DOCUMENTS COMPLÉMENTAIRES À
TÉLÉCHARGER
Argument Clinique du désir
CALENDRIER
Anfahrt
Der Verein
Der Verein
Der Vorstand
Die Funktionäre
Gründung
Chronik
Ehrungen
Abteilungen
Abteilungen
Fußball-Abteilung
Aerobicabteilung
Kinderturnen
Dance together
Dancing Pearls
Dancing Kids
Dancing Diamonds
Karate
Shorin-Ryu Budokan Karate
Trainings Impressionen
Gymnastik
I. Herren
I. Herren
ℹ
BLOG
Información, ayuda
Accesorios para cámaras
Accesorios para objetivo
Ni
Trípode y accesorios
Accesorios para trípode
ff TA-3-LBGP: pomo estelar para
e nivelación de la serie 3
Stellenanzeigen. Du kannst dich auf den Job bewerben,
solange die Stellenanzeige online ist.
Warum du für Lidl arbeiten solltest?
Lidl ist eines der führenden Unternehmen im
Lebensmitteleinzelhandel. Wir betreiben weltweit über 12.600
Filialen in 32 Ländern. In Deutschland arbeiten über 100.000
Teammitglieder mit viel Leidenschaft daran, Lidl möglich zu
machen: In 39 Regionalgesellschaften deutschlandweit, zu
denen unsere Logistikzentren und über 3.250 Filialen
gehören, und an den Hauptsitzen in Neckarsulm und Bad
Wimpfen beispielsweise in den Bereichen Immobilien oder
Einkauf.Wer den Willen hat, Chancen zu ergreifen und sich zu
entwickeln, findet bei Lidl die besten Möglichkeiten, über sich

* * * * * * *

**Your objective**
Count the lines in the listing where the string "arbeiten" appears, and give only the count.

**Finished task**
2